System Design12 interview questions

Designing a Rate Limiter for Distributed Systems

Token bucket vs leaky bucket vs sliding window. How to implement rate limiting at scale with Redis, and handling edge cases in distributed environments.

System DesignRedisRate LimitingDistributed

Designing a Rate Limiter for Distributed Systems

Algorithms

Token Bucket

Tokens added at fixed rate, up to a maximum bucket size
Requests consume tokens; rejected if bucket empty
Allows bursting up to bucket size

Sliding Window Log

Track timestamps of all requests in a window
Count requests in last N seconds
More accurate but higher memory usage

Fixed Window Counter

Increment counter per time window
Reset at window boundary
Vulnerable to boundary burst (2x traffic at window edge)

Redis-Based Implementation

lua

-- Token bucket in Lua (atomic in Redis)
local key = KEYS[1]
local rate = tonumber(ARGV[1])
local capacity = tonumber(ARGV[2])
local now = tonumber(ARGV[3])
local requested = tonumber(ARGV[4])

local bucket = redis.call("HMGET", key, "tokens", "last_refill")
local tokens = tonumber(bucket[1]) or capacity
local last_refill = tonumber(bucket[2]) or now

local elapsed = now - last_refill
local refill = math.floor(elapsed * rate)
tokens = math.min(capacity, tokens + refill)

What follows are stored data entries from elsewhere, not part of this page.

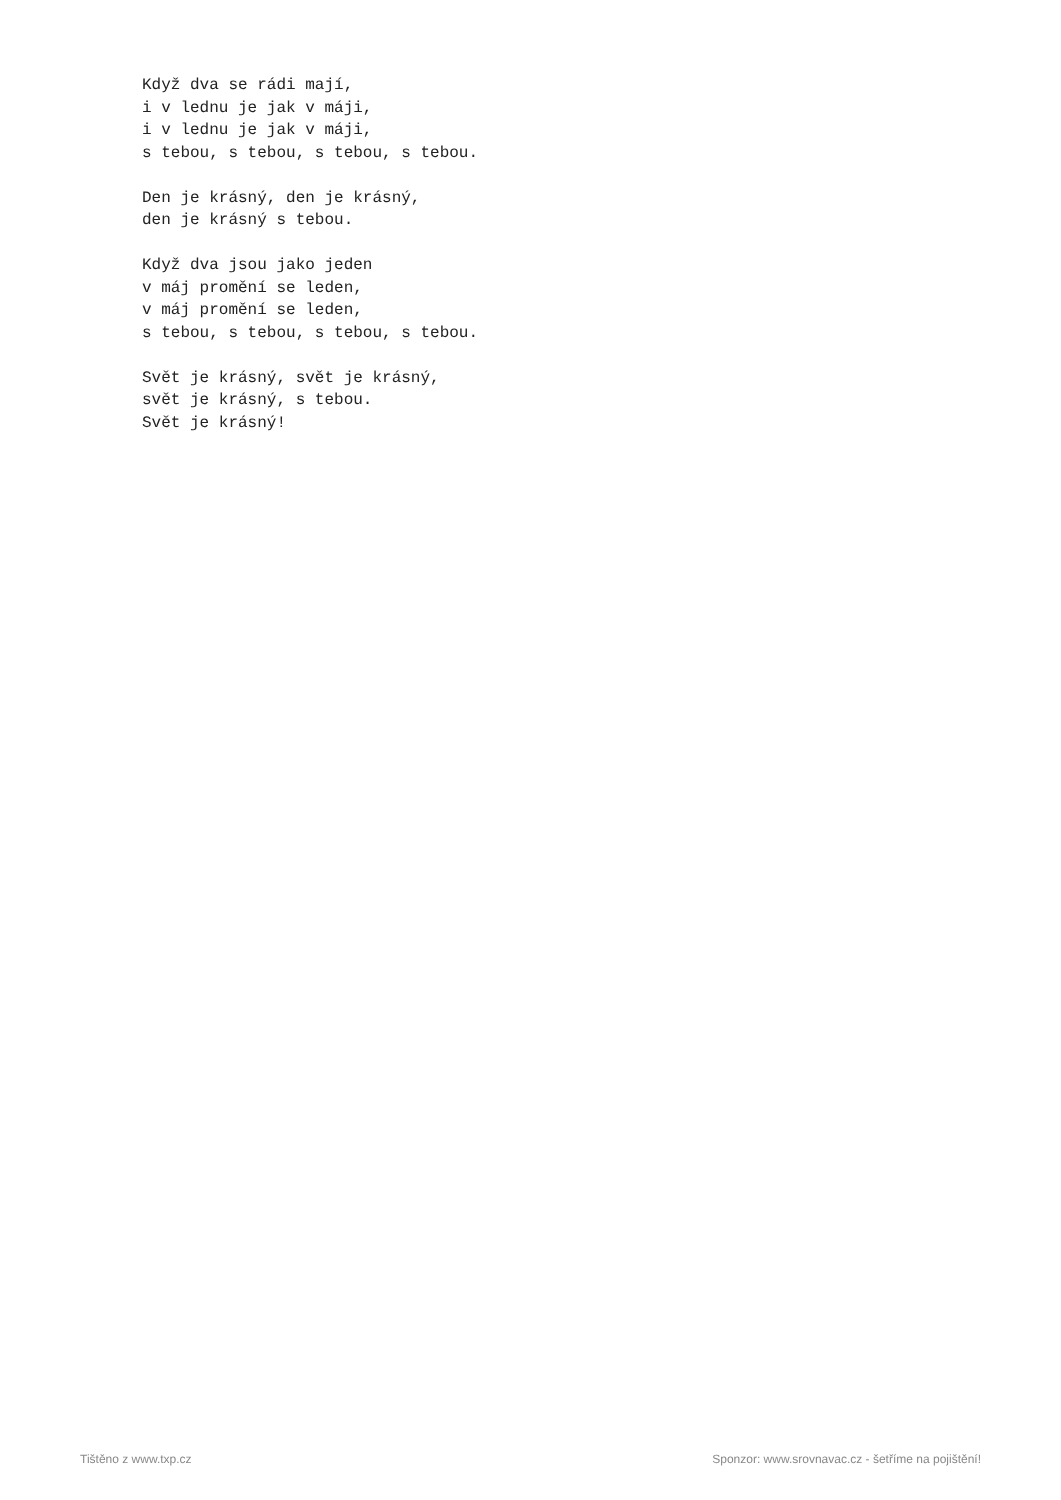Když dva se rádi mají,
i v lednu je jak v máji,
i v lednu je jak v máji,
s tebou, s tebou, s tebou, s tebou.

Den je krásný, den je krásný,
den je krásný s tebou.

Když dva jsou jako jeden
v máj promění se leden,
v máj promění se leden,
s tebou, s tebou, s tebou, s tebou.

Svět je krásný, svět je krásný,
svět je krásný, s tebou.
Svět je krásný!
Tištěno z www.txp.cz Sponzor: www.srovnavac.cz - šetříme na pojištění!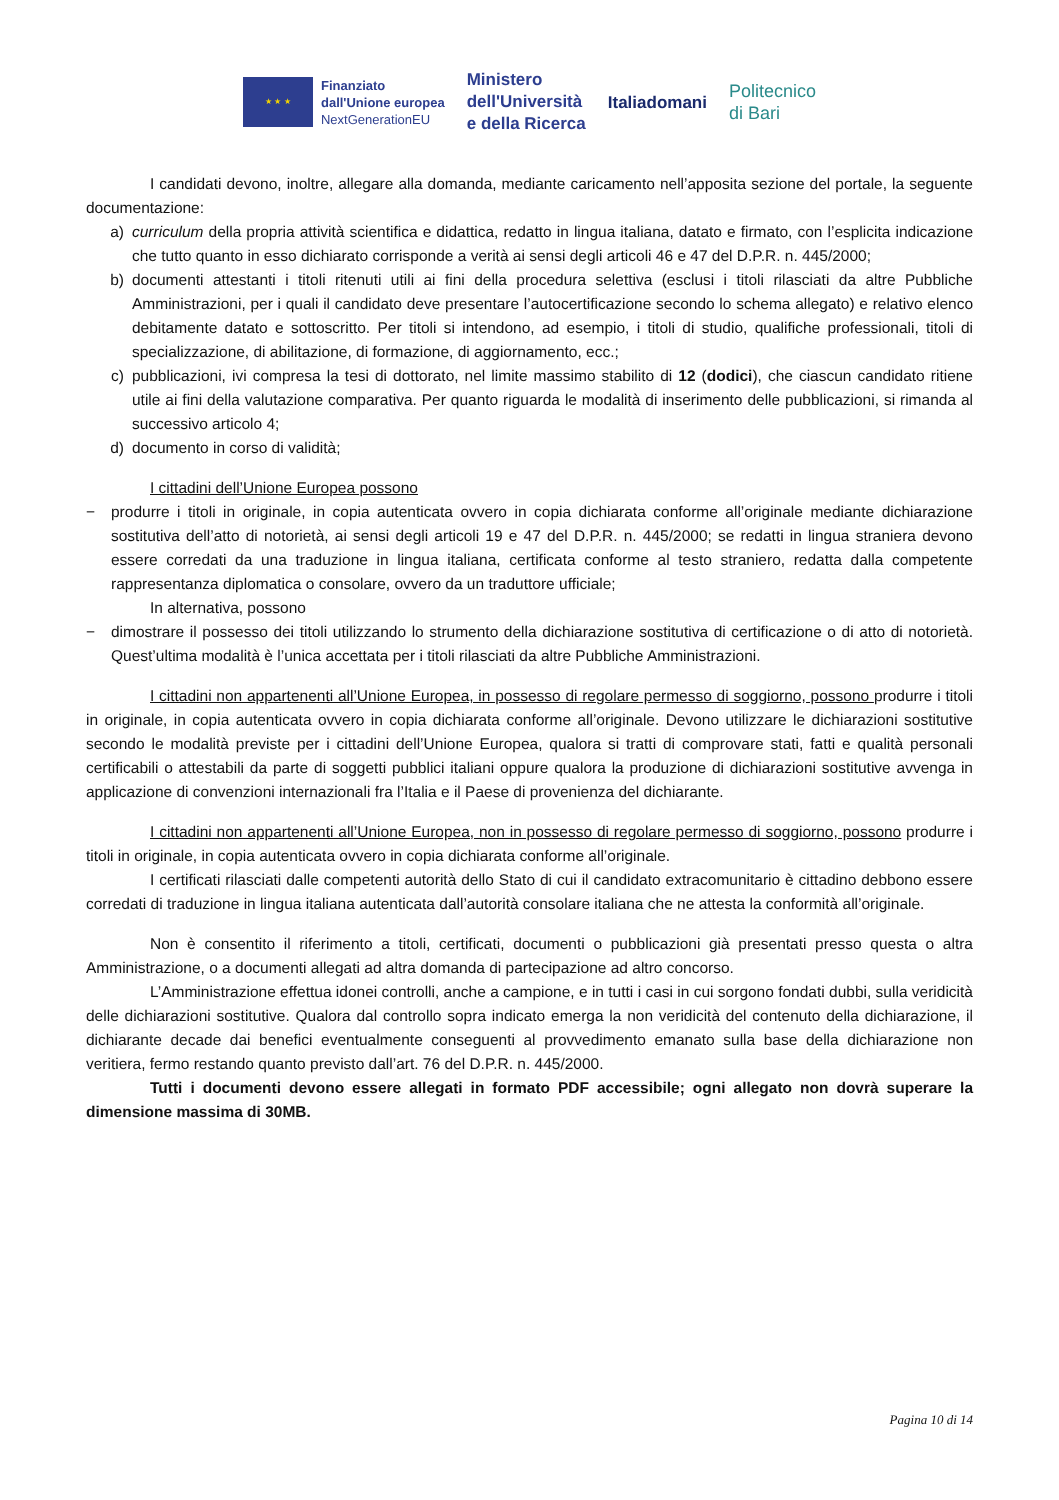★ ★ ★
Finanziato
dall'Unione europea
NextGenerationEU
Ministero
dell'Università
e della Ricerca
Italiadomani
Politecnico
di Bari
I candidati devono, inoltre, allegare alla domanda, mediante caricamento nell’apposita sezione del portale, la seguente documentazione:
a) curriculum della propria attività scientifica e didattica, redatto in lingua italiana, datato e firmato, con l’esplicita indicazione che tutto quanto in esso dichiarato corrisponde a verità ai sensi degli articoli 46 e 47 del D.P.R. n. 445/2000;
b) documenti attestanti i titoli ritenuti utili ai fini della procedura selettiva (esclusi i titoli rilasciati da altre Pubbliche Amministrazioni, per i quali il candidato deve presentare l’autocertificazione secondo lo schema allegato) e relativo elenco debitamente datato e sottoscritto. Per titoli si intendono, ad esempio, i titoli di studio, qualifiche professionali, titoli di specializzazione, di abilitazione, di formazione, di aggiornamento, ecc.;
c) pubblicazioni, ivi compresa la tesi di dottorato, nel limite massimo stabilito di 12 (dodici), che ciascun candidato ritiene utile ai fini della valutazione comparativa. Per quanto riguarda le modalità di inserimento delle pubblicazioni, si rimanda al successivo articolo 4;
d) documento in corso di validità;
I cittadini dell’Unione Europea possono
− produrre i titoli in originale, in copia autenticata ovvero in copia dichiarata conforme all’originale mediante dichiarazione sostitutiva dell’atto di notorietà, ai sensi degli articoli 19 e 47 del D.P.R. n. 445/2000; se redatti in lingua straniera devono essere corredati da una traduzione in lingua italiana, certificata conforme al testo straniero, redatta dalla competente rappresentanza diplomatica o consolare, ovvero da un traduttore ufficiale;
In alternativa, possono
− dimostrare il possesso dei titoli utilizzando lo strumento della dichiarazione sostitutiva di certificazione o di atto di notorietà. Quest’ultima modalità è l’unica accettata per i titoli rilasciati da altre Pubbliche Amministrazioni.
I cittadini non appartenenti all’Unione Europea, in possesso di regolare permesso di soggiorno, possono produrre i titoli in originale, in copia autenticata ovvero in copia dichiarata conforme all’originale. Devono utilizzare le dichiarazioni sostitutive secondo le modalità previste per i cittadini dell’Unione Europea, qualora si tratti di comprovare stati, fatti e qualità personali certificabili o attestabili da parte di soggetti pubblici italiani oppure qualora la produzione di dichiarazioni sostitutive avvenga in applicazione di convenzioni internazionali fra l’Italia e il Paese di provenienza del dichiarante.
I cittadini non appartenenti all’Unione Europea, non in possesso di regolare permesso di soggiorno, possono produrre i titoli in originale, in copia autenticata ovvero in copia dichiarata conforme all’originale.
I certificati rilasciati dalle competenti autorità dello Stato di cui il candidato extracomunitario è cittadino debbono essere corredati di traduzione in lingua italiana autenticata dall’autorità consolare italiana che ne attesta la conformità all’originale.
Non è consentito il riferimento a titoli, certificati, documenti o pubblicazioni già presentati presso questa o altra Amministrazione, o a documenti allegati ad altra domanda di partecipazione ad altro concorso.
L’Amministrazione effettua idonei controlli, anche a campione, e in tutti i casi in cui sorgono fondati dubbi, sulla veridicità delle dichiarazioni sostitutive. Qualora dal controllo sopra indicato emerga la non veridicità del contenuto della dichiarazione, il dichiarante decade dai benefici eventualmente conseguenti al provvedimento emanato sulla base della dichiarazione non veritiera, fermo restando quanto previsto dall’art. 76 del D.P.R. n. 445/2000.
Tutti i documenti devono essere allegati in formato PDF accessibile; ogni allegato non dovrà superare la dimensione massima di 30MB.
Pagina 10 di 14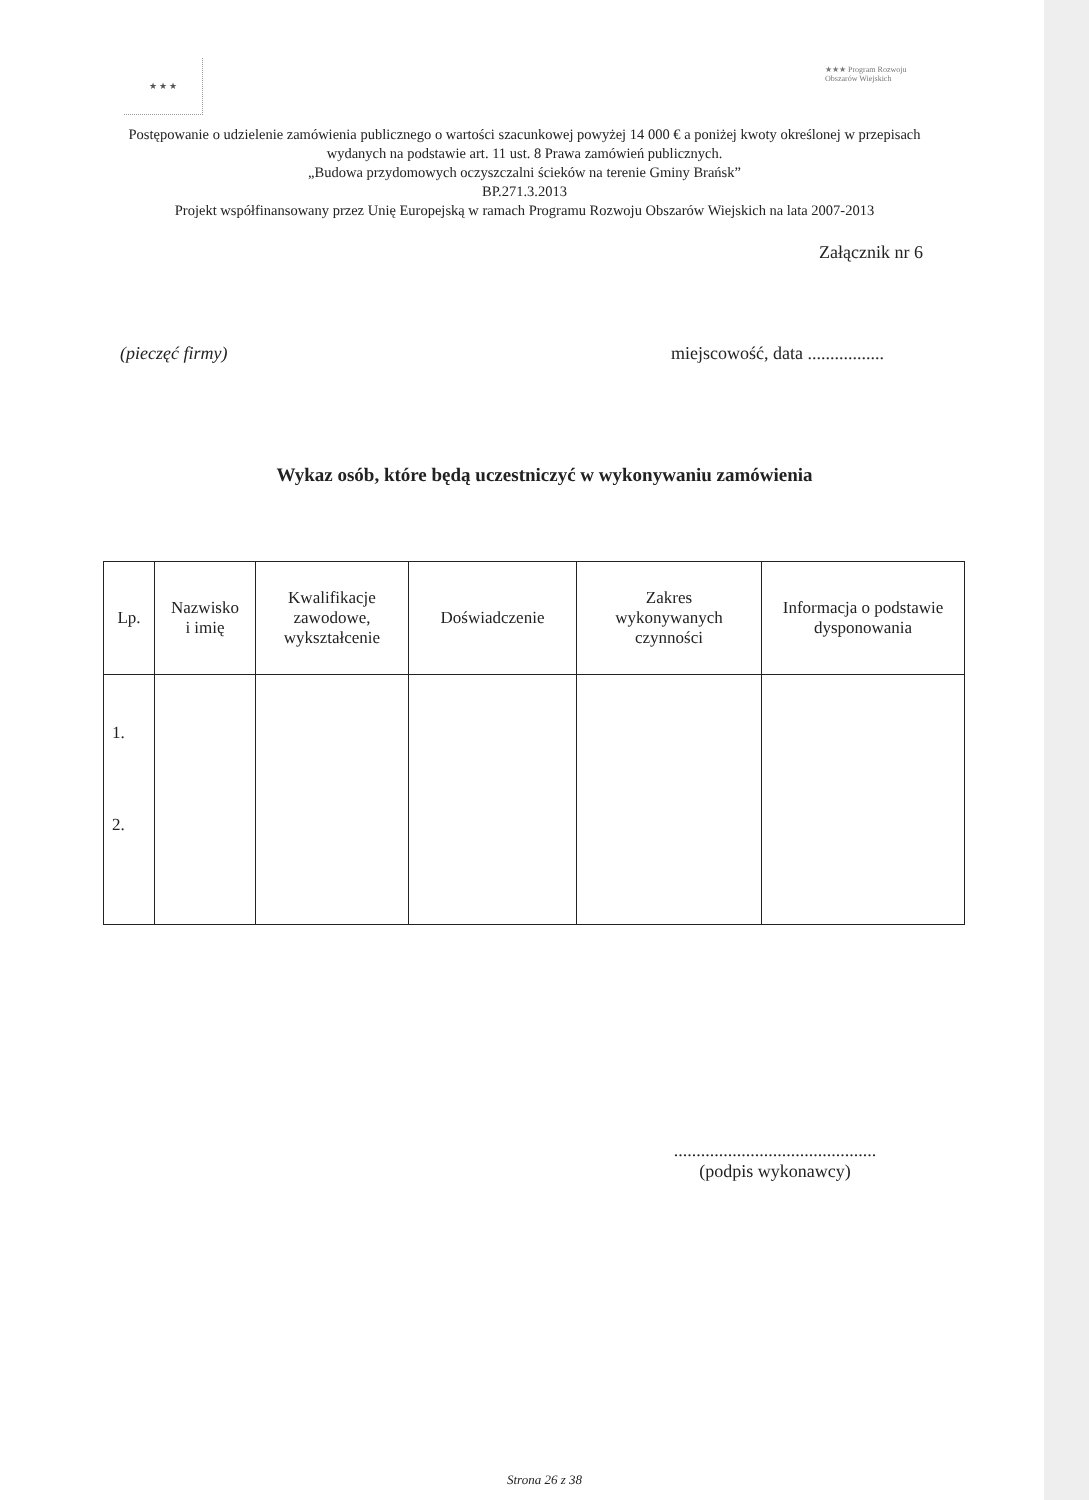★ ★ ★
★★★ Program Rozwoju Obszarów Wiejskich
Postępowanie o udzielenie zamówienia publicznego o wartości szacunkowej powyżej 14 000 € a poniżej kwoty określonej w przepisach wydanych na podstawie art. 11 ust. 8 Prawa zamówień publicznych.
„Budowa przydomowych oczyszczalni ścieków na terenie Gminy Brańsk”
BP.271.3.2013
Projekt współfinansowany przez Unię Europejską w ramach Programu Rozwoju Obszarów Wiejskich na lata 2007-2013
Załącznik nr 6
(pieczęć firmy) miejscowość, data .................
Wykaz osób, które będą uczestniczyć w wykonywaniu zamówienia
| Lp. | Nazwisko i imię | Kwalifikacje zawodowe, wykształcenie | Doświadczenie | Zakres wykonywanych czynności | Informacja o podstawie dysponowania |
| --- | --- | --- | --- | --- | --- |
| 1. 2. | | | | | |
.............................................
(podpis wykonawcy)
Strona 26 z 38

if tokens >= requested then
    tokens = tokens - requested
    redis.call("HMSET", key, "tokens", tokens, "last_refill", now)
    redis.call("EXPIRE", key, math.ceil(capacity / rate) * 2)
    return 1
else
    return 0
end

Interview Questions

1.How do you handle clock skew between distributed nodes?
2.What happens to rate limiter state during a Redis failover?
3.How would you rate limit per user vs per IP vs per API key?
4.What is the difference between rate limiting and throttling?